Breast cancer is the most frequently diagnosed cancer among women in 140 of 184 countries worldwide and affects over 220,000 women every year in the United States alone. Since most women diagnosed with this disease will live for years after completing their treatments, the focus for clinicians is increasingly not only on treating the disease but also on improving patients’ overall quality of life. This team effort involves addressing physical, psychological, and sexual health-related issues in order to provide the best quality care possible.
However, one topic that is often difficult to approach with breast cancer patients is sexual health, as both cancer clinicians and patients are reluctant to discuss this subject. Less than half of breast cancer patients are asked questions about sexual problems during their clinical visits, suggesting that many of these concerns remain unaddressed.
Jennifer Barsky Reese, PhD, assistant professor in the Cancer Prevention and Control Program at Fox Chase, developed iSHARE in order to address these communication barriers and educate clinicians on ways to facilitate sexual health dialogue with patients. Seven breast cancer clinicians participated in two sexual health counseling modules, completing an educational self-study session and a skill-based workshop.
They were evaluated immediately prior to and after the iSHARE intervention and in later months. The iSHARE intervention was also evaluated for its effects on clinicians’ beliefs about sexual health communication, on clinical communication during 134 breast cancer patient interactions, and on patient satisfaction after each clinic visit, among other measures.
Overall, findings revealed that the iSHARE intervention showed promise in improving breast cancer clinicians’ self-confidence in discussing sexual health concerns with patients and may have diminished communication barriers. The iSHARE training approach was generally well-accepted and feasible according to clinician reports, suggesting that it may have a positive impact on breast cancer clinicians’ efficacy and communication. Clinician communication regarding sexual health improved after participating in the iSHARE intervention. Patient satisfaction remained high for general clinical care.
Overall, these beneficial outcomes could help address breast cancer patients’ sexual health problems by promoting active discussion with breast cancer patients. Increasing the frequency of sexual health conversations may improve quality of life and in turn promote mental and physical well-being for women affected by breast cancer.

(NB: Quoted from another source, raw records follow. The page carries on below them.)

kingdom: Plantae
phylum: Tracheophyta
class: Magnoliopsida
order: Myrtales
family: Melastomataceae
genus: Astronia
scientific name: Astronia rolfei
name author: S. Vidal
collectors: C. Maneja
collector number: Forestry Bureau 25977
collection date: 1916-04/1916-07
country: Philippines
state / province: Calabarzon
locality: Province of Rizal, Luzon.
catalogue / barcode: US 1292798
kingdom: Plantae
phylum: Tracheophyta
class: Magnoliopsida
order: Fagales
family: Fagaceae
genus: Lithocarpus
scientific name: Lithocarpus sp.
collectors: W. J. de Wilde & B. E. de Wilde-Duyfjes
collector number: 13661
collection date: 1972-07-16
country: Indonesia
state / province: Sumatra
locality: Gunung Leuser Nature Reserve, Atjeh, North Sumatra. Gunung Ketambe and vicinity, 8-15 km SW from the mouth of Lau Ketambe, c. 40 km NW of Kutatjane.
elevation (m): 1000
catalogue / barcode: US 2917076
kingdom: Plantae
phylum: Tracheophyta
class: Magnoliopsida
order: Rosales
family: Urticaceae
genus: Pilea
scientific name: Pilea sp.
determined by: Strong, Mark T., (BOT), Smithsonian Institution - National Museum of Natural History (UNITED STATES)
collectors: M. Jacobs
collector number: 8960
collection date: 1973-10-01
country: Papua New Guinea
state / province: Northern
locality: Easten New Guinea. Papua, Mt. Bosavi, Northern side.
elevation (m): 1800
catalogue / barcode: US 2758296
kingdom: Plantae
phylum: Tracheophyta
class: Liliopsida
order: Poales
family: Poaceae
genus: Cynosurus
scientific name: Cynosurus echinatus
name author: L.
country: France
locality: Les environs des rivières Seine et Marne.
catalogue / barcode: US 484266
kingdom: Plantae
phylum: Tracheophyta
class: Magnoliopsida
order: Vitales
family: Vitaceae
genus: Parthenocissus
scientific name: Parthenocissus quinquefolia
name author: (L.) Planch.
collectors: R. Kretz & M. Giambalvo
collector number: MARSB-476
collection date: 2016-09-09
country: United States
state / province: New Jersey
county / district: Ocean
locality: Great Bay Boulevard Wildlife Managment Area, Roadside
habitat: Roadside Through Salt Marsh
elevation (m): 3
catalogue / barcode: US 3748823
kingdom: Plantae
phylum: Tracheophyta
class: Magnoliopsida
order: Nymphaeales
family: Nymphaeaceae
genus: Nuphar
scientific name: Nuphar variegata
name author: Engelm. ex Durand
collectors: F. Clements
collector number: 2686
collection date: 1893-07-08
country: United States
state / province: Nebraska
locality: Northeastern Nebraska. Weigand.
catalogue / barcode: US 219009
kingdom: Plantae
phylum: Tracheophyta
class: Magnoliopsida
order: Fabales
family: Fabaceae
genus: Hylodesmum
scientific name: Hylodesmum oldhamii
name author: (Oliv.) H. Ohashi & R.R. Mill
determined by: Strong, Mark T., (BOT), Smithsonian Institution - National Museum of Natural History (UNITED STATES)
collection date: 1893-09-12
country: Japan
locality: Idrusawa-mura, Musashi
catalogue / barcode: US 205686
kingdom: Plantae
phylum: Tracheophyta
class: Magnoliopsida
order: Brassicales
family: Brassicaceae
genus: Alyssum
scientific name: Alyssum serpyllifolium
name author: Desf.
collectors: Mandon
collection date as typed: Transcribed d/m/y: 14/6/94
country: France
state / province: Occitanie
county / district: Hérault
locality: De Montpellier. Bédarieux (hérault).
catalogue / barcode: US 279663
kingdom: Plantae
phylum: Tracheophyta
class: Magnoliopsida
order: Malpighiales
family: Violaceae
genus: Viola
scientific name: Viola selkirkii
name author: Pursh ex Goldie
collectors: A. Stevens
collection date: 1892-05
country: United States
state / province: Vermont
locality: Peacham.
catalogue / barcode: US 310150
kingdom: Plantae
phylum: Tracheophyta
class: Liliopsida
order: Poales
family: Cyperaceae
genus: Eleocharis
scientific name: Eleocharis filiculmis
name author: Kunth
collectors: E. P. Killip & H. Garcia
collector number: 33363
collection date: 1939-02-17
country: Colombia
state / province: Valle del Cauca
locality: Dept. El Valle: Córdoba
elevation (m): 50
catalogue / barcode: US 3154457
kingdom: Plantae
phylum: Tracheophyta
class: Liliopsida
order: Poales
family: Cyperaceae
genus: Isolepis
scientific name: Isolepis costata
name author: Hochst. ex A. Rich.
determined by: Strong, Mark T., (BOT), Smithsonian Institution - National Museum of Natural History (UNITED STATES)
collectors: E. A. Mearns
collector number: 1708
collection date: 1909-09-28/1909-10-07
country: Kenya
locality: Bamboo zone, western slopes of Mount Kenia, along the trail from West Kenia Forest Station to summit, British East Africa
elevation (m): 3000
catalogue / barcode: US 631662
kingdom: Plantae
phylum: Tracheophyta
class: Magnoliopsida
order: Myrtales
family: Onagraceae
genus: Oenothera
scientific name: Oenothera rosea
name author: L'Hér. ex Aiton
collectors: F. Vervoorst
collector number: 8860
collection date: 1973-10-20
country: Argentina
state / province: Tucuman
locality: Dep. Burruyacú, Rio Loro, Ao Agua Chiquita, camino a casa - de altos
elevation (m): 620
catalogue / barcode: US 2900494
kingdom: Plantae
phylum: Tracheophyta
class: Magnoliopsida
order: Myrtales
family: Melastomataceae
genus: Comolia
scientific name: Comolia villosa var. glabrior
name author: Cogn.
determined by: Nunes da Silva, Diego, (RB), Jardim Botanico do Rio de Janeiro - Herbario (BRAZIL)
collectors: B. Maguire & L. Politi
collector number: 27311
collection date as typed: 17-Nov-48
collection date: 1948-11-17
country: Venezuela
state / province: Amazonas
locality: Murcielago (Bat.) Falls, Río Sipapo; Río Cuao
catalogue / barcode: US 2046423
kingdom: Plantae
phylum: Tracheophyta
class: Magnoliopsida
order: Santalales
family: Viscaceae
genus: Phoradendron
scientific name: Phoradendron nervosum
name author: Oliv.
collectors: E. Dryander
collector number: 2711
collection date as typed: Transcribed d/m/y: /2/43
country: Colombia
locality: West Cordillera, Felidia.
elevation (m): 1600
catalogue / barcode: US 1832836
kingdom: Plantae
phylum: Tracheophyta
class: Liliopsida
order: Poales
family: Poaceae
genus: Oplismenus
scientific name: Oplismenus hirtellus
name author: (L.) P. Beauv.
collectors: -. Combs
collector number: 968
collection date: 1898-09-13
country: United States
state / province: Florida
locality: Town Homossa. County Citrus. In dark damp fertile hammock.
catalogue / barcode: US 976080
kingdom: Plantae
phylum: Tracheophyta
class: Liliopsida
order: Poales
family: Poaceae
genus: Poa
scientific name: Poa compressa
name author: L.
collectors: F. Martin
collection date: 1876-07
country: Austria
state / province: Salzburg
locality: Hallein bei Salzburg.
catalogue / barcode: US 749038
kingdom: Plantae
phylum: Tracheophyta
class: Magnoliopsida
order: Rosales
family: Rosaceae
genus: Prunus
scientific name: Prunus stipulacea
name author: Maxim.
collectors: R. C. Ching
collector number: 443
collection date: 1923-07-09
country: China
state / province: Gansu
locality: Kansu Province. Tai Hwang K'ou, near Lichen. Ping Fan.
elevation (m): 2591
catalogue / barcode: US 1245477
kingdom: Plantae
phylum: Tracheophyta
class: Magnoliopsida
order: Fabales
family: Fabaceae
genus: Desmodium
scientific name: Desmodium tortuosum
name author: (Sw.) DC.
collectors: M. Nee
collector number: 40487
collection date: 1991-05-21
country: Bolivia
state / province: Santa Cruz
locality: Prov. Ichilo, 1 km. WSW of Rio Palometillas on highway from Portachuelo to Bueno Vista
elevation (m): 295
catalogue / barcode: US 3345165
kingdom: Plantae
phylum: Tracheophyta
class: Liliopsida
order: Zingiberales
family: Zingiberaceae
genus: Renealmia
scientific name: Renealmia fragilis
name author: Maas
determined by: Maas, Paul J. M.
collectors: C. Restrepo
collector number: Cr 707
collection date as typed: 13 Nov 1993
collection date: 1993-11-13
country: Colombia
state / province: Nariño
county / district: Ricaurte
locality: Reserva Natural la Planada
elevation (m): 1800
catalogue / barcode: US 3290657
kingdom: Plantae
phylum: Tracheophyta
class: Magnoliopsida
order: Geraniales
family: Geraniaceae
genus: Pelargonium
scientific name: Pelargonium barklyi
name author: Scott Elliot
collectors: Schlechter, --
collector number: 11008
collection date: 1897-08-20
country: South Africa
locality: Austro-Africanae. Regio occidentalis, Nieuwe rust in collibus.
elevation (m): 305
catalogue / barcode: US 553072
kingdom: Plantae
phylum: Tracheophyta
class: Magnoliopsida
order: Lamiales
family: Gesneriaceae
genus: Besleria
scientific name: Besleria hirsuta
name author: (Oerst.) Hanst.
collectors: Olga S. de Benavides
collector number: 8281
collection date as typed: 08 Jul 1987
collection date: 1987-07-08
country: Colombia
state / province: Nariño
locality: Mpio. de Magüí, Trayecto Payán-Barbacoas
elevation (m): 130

The group’s next steps are developing a podcast to continue educational training for breast cancer clinicians to discuss sexual health with their patients, which could ultimately have broad reach relative to an in-person intervention. Another step will be to evaluate a patient-focused intervention designed to facilitate clinical discussions of sexual health.
This work was supported by the MRSG-14-031-CPPB grant from the American Cancer Society and National Cancer Institute Grant P30CA006927 from the National Cancer Institute of the National Institutes of Health.